第百二十話 ラモル山での出来事 その1
前方を見ると確かにぼんやりと人影らしきものが見える。
しかし、まだ距離もある為、ハッキリどうかは分からない。
「……こんなところに人影ってあると思うか? 普通はラモル山を迂回するんだろ? まぁ万が一を考えるとあり得ると思うけど……でも、あれを人影だとしたら明らかに立ち止まってるぞ?」
「確かにハルの言う通りだな。一般的には通らない道だ。そこでもし立ち止まって俺たちを待ち受けているとしたら……良い展開ではないだろうな」
先ほどまで俺と目を合わせていたロイも前方を見て人影らしきものを見て口にする。
「そうだろうな。しかし、盗賊にしては堂々とし過ぎている。他の線を考えると……どうなのだろうな」
続いてウィルが言葉を口にする。
今のところ、人影らしきものが人影かはハッキリしないけど俺たち三人は人影だと思っている。
俺たちは警戒しながらも、その人影らしきものに近づいていく。
すると、ぼんやりした輪郭が徐々にはっきりもしてきた。
……これはやっぱり人影だ。
こんなところに誰が……。
「……どうやら人影で間違いなさそうだな」
「そうみたいだな……。しかし、こんな場所に誰が……?」
「通りすがりの人だと良いけど……」
俺はロイとウィルの話に口を挟んだけど、自分でもただの通りすがりの人だとは思わなかった。

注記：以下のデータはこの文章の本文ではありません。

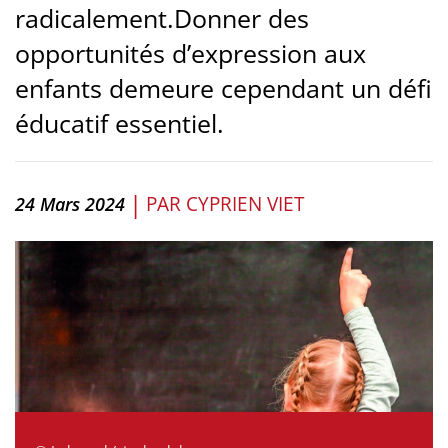
radicalement.Donner des
opportunités d’expression aux
enfants demeure cependant un défi
éducatif essentiel.
|
PAR
CYPRIEN VIET
24 Mars 2024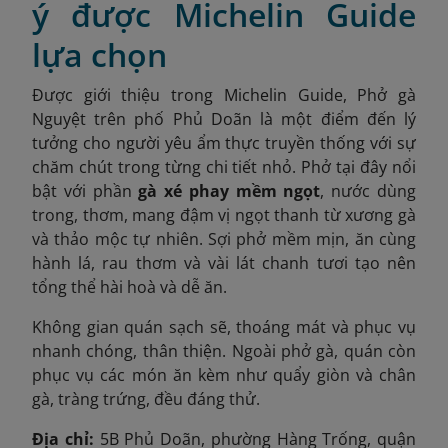
ý được Michelin Guide
lựa chọn
Được giới thiệu trong Michelin Guide, Phở gà
Nguyệt trên phố Phủ Doãn là một điểm đến lý
tưởng cho người yêu ẩm thực truyền thống với sự
chăm chút trong từng chi tiết nhỏ. Phở tại đây nổi
bật với phần
gà xé phay mềm ngọt
, nước dùng
trong, thơm, mang đậm vị ngọt thanh từ xương gà
và thảo mộc tự nhiên. Sợi phở mềm mịn, ăn cùng
hành lá, rau thơm và vài lát chanh tươi tạo nên
tổng thể hài hoà và dễ ăn.
Không gian quán sạch sẽ, thoáng mát và phục vụ
nhanh chóng, thân thiện. Ngoài phở gà, quán còn
phục vụ các món ăn kèm như quẩy giòn và chân
gà, tràng trứng, đều đáng thử.
Địa chỉ:
5B Phủ Doãn, phường Hàng Trống, quận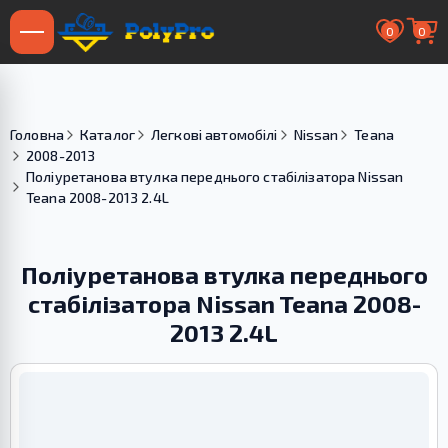
0
0
Головна
Каталог
Легкові автомобілі
Nissan
Teana
2008-2013
Поліуретанова втулка переднього стабілізатора Nissan
Teana 2008-2013 2.4L
Поліуретанова втулка переднього
стабілізатора Nissan Teana 2008-
2013 2.4L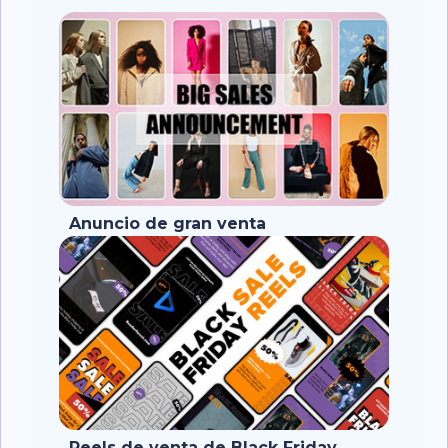
Anuncio de gran venta
Reels de venta de Black Friday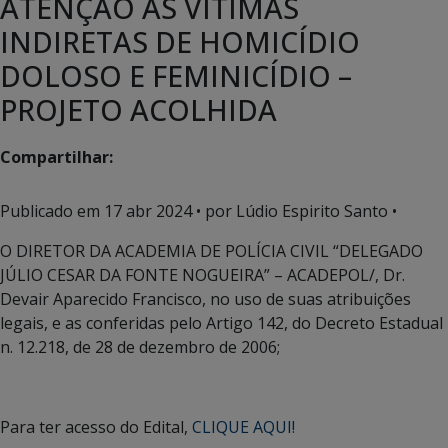
ATENÇÃO ÀS VÍTIMAS
INDIRETAS DE HOMICÍDIO
DOLOSO E FEMINICÍDIO –
PROJETO ACOLHIDA
Compartilhar:
Publicado em
17 abr 2024
• por Lúdio Espirito Santo •
O DIRETOR DA ACADEMIA DE POLÍCIA CIVIL “DELEGADO
JÚLIO CESAR DA FONTE NOGUEIRA” – ACADEPOL/, Dr.
Devair Aparecido Francisco, no uso de suas atribuições
legais, e as conferidas pelo Artigo 142, do Decreto Estadual
n. 12.218, de 28 de dezembro de 2006;
Para ter acesso do Edital,
CLIQUE AQUI!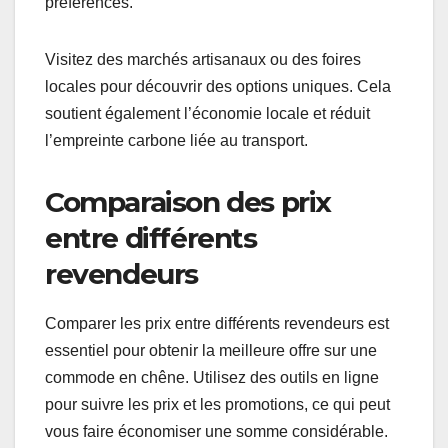
préférences.
Visitez des marchés artisanaux ou des foires
locales pour découvrir des options uniques. Cela
soutient également l’économie locale et réduit
l’empreinte carbone liée au transport.
Comparaison des prix
entre différents
revendeurs
Comparer les prix entre différents revendeurs est
essentiel pour obtenir la meilleure offre sur une
commode en chêne. Utilisez des outils en ligne
pour suivre les prix et les promotions, ce qui peut
vous faire économiser une somme considérable.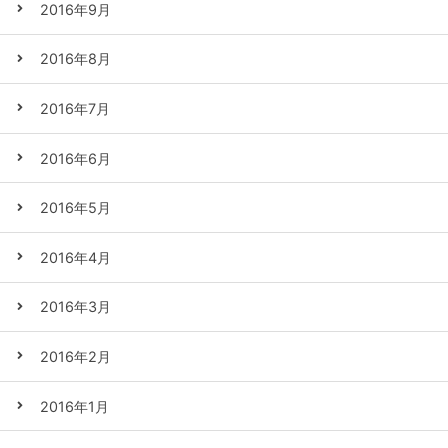
2016年9月
2016年8月
2016年7月
2016年6月
2016年5月
2016年4月
2016年3月
2016年2月
2016年1月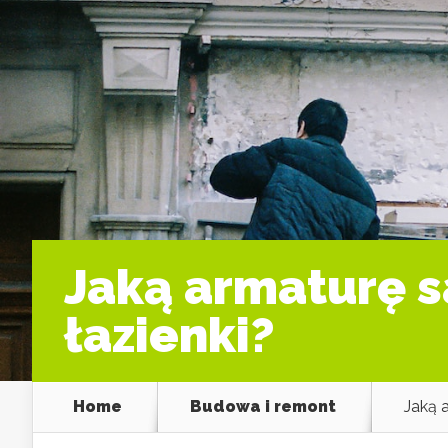
Jaką armaturę s
łazienki?
Home
Budowa i remont
Jaką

さっきのロイの一言がフラグって奴になったんだろうか。
しかし、ここで引き返すにしても、向こうも俺たちの姿を確認しているはずだし、相手が最初から俺たちを待ち受けているのだとしたら、背後を見せる事になるし危険だ。
ここまで来た以上、相手を確認するしか他はない。
俺たち男三人は無言で目を合わせて頷く。
そして、馬車の中の三人にも声をかける事にした。
「だから、シャーリーもねー……」
「話の最中ゴメン。今、前方に怪しい人影らしきものがある。それが何者か分からない以上、ここで引き返し背を向けるのは危ない。だから、このまま行こうと思う。俺たち三人が警戒してるけど、三人もいつでも魔法障壁を発動できる準備を……」
「……分かったわ」
「ふん、どうせまた盗賊とかじゃないの?」
「ソニンちゃん、それならハル君とかがここまで神経質にならないと思う? ……だから、言う通りにしましょ?」
「シャーリーお姉様が言うなら……分かりました」
そう言うと女子会で盛り上がってた三人も警戒態勢に入った。
盛り上がってた話を途中で止めてしまって申し訳ないけど、何やら危険な気がする。
でも、途中から話を聞いてなかったけど『シャーリーも』ってどんな話に進んでいたんだろうか。
……気になる。
でも、今はそんな場合じゃない。
俺たちは警戒しながら、その人影らしきものに近づいて行った。